Soweit der Beteiligte zu 3) die Erben auf etwaige im Zusammenhang mit der
Veräußerung des Grundstücks möglicherweise entstandene Schadensersatzansprüche
hinweisen möchte, kann ein solches dem Rechtsanwalt nach § 43b BRAO verbotenes
Verhalten (vgl. dazu Feuerich/Weyland, BRAO, 6. Aufl., § 43b Rn. 27; Henssler/Prütting,
Eylmann, BRAO, 2. Aufl., § 43b Rn. 65; Hartung/Holl/Römermann, § 43b BRAO Rn. 6 ff.)

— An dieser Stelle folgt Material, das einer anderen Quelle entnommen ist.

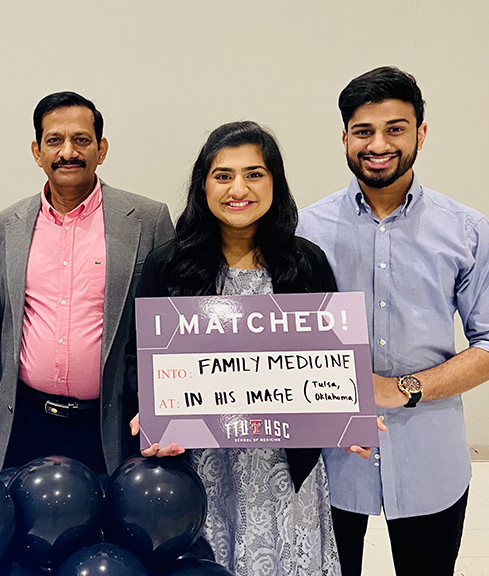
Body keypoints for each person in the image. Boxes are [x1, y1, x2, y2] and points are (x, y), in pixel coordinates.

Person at [298, 66, 489, 576]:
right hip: (330, 462)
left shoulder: (465, 229)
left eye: (395, 128)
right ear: (345, 138)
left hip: (431, 459)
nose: (379, 144)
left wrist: (404, 388)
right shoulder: (304, 229)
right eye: (364, 131)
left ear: (421, 132)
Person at [129, 121, 343, 576]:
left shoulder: (306, 264)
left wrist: (348, 415)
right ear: (203, 184)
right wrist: (148, 409)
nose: (238, 189)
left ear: (275, 183)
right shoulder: (169, 265)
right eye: (223, 175)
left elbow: (333, 360)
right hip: (199, 463)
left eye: (254, 174)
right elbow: (138, 358)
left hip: (284, 470)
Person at [0, 91, 175, 475]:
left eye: (81, 140)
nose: (67, 152)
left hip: (111, 425)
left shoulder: (148, 220)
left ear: (101, 149)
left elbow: (167, 326)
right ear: (37, 151)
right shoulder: (6, 224)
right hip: (25, 421)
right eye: (54, 140)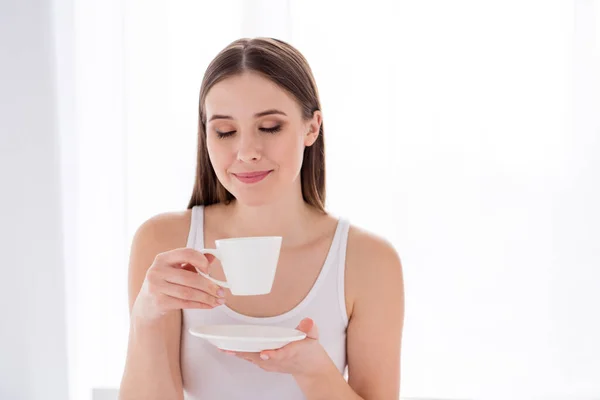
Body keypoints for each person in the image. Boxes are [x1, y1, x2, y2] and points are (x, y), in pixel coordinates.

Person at [119, 37, 404, 400]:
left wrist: (313, 370)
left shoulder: (369, 261)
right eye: (225, 131)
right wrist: (146, 315)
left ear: (311, 128)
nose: (247, 152)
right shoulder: (163, 243)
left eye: (269, 127)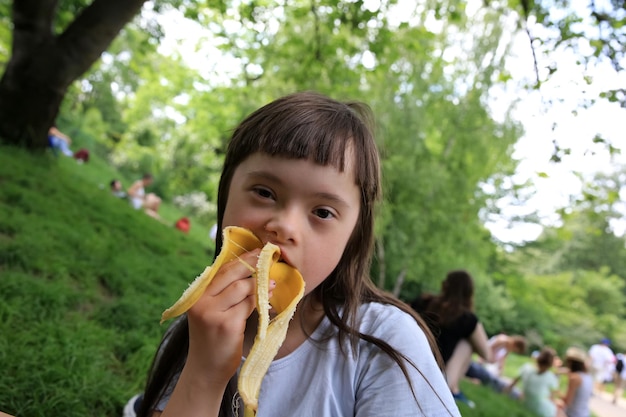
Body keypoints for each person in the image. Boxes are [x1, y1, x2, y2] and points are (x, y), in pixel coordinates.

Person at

kein berechtigtes Interesse an der Informationsbeschaffung durch Akteneinsicht
begründen.
cc) Soweit die Beteiligte zu 2) weiter geltend macht, ihr berechtigtes Interesse ergebe
sich daraus, dass sie die Akte darauf hin durchsehen wolle, ob dort Äußerungen
enthalten seien, wie sie der Auktionator über den Vorgang hinsichtlich des Hausverbotes
bei der Versteigerung gegenüber einer anderen Behörde abgegeben habe, kann hierauf
das Akteneinsichtsrecht - das auf entsprechende Schreiben beschränkt wäre - nicht
gestützt werden. Denn es handelt sich um neuen von dem Gericht der weiteren
Beschwerde damit nach § 27 Absatz 1 Satz 2 FGG in Verbindung mit § 559 ZPO nicht zu
berücksichtigenden Tatsachenvortrag.
dd) Schließlich kann der Beteiligte zu 3) sein Akteneinsichtsrecht nicht auf ein
wissenschaftliches Interesse stützen. Das Landgericht hat ein derartiges Interesse als
vorgeschoben angesehen und damit angenommen, dass es an einer ausreichenden
Glaubhaftmachung fehlt. Dies ist als im Wesentlichen auf tatsächlichem Gebiet liegende
Würdigung vom Gericht der weiteren Beschwerde nur darauf hin überprüfbar, ob der
maßgebende Sachverhalt ausreichend erforscht (§ 12 FGG), bei der Erörterung des
Beweisstoffes alle wesentlichen Umstände berücksichtigt und hierbei nicht gegen
gesetzliche Beweisregeln oder Verfahrensvorschriften sowie gegen Denkgesetze und
Erfahrungssätze verstoßen worden ist. Derartige Fehler sind nicht ersichtlich und werden
mit der weiteren Beschwerde auch nicht aufgezeigt, insbesondere fehlt es an
Anhaltspunkten, die für ein tatsächlich gegebenes wissenschaftliches Interesse des
Beteiligten zu 3). Angesichts des Gesamtzusammenhanges ist die Würdigung des
Landgerichts vertretbar, wenn nicht sogar nahe liegend.
III. Eine Kostenentscheidung ist nicht zu treffen. Der Beteiligte zu 1) ist in dem Verfahren
der weiteren Beschwerde trotz seiner Anhörung mit dem Schreiben vom 19. April 2005
nicht aufgetreten. Der Geschäftswert folgt aus den §§ 131 Absatz 2, 30 KostO.